■ What you have to do ■
Continue the interview transcript about streaming pipelines and Iceberg from its last line.

That's fair enough. Yeah. We do ingest the data from, also from Iceberg. We have the capability. By the way, I mean, most people, I mean, sync the data into Iceberg because they are free of and they're locking and they just want to adopt the Iceberg. We see this pattern pretty obviously in all these kinds of like enterprises. There are VP who will say, okay, like, I don't really want to pay Snowflake too much money. I just want to shift. What's my strategy? Okay, let's do Iceberg. That's the thing. That's always a conversation we've heard about. And yeah, basically the vendor lock-in is a big thing that's a big thing. From the stream processing system perspective, definitely we need to think about the destinations.

‍

Benjamin - 00:18:47:

So, Staying with this destination thing, because I want to understand how a data pipeline like that looks, right? Like, would it be, I have this event stream, which is like, has like just bunch of data. I don't want to ingest like the raw data, for example, into my Iceberg Table, but use a streaming engine like RisingWave to compute me one second averages over some metric. And then I ingest that into Iceberg. Like, what is the actual data processing part that RisingWave usually does in these data pipelines, basically?

■ Information provided ■
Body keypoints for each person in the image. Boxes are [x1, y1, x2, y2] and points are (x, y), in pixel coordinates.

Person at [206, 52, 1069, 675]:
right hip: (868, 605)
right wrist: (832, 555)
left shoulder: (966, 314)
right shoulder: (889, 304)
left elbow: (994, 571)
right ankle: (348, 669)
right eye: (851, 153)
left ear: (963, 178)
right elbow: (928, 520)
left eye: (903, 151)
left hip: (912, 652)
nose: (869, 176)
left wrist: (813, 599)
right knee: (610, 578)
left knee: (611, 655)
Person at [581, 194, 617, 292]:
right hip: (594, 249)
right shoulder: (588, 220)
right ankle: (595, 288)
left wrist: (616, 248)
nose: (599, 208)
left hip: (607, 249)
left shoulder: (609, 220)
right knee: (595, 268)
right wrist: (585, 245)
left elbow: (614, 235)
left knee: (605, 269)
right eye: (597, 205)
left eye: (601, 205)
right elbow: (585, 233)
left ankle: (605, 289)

* * *

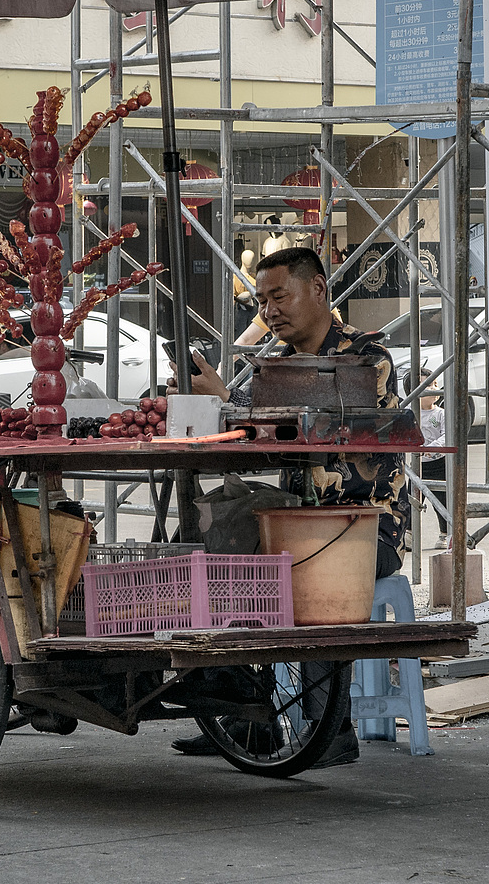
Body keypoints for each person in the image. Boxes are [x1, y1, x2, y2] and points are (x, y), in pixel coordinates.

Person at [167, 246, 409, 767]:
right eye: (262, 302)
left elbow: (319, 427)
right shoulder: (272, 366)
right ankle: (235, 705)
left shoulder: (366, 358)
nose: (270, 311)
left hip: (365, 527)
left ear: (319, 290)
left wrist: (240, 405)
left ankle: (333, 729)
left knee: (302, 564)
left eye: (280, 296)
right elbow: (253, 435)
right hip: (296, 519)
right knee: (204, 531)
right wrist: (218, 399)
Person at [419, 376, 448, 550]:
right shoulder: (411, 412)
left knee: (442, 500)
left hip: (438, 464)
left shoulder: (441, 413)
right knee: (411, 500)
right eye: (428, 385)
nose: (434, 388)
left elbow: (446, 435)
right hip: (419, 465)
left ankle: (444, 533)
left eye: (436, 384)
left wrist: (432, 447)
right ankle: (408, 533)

■ Response to the exercise ■
‍

YingJun Wu - 00:19:17:

So like, well, there's always debate about ETL or ELT, right? So basically, ELT means that's okay, let's just ingest all the raw data into my data warehouse. And the ETL means that, okay, let's do some preprocessing before sending my data into data warehouse. I think in Iceberg world, there are typically people do ETL instead of ELT. Why? Okay, GDPR. The reason here, that's what, like, I mean, you don't really want to send out PII data, right, but private data into your lake. Because if you send it into lake, then who to delete it, right? Well, I mean, that's always a challenge. And Iceberg is super good at handling a lot of updates. So essentially, people actually need to delete the data or remove all this sensitive data before sending the data into Iceberg, right? In some other case, it will be like, okay, so people probably have data across the different regions. And they actually want to do some drawings and aggregations, unions. Well, before sending your data into Iceberg. And also definitely people have the requirement of doing enrichment. So let's say that's where I have the Clickstream and I want to also have the user info, right? Well, I want to enrich the data. Why people not just do it into Iceberg? I mean, you can definitely do that for using whatever system you want, right? Like Spark, whatever. But I think here that's where it's already like give people the impression that's where it's historical data. And I don't really want to do a lot of like ETL inside of lake. So people do the ETL before ingesting into lake. But I think what things will be changing because as long as people ingest more and more data into Iceberg, I believe that's where they will think, okay, let's just do ETL inside of lake. Yeah, I'm actually following the icebergs back quite closely. And in v3, they actually have a feature called Iceberg materialized view. And that's essentially for the ETL in Iceberg. And I think Verizon will probably become one of the first vendors that's a part of our Iceberg materialized view because we are essentially ready. And we are just waiting for the Iceberg of v3 got merged. Yeah.

‍

Benjamin - 00:21:25:

Nice. Okay. That's really cool. In v3 spec, the MV definition is that like, I mean, one problem is like SQL dialect differences between systems. How do they handle that within like the Iceberg Specification? Like if I define an MV in like an Iceberg Table, what SQL dialect is that specified? And like, that seems like a nasty problem.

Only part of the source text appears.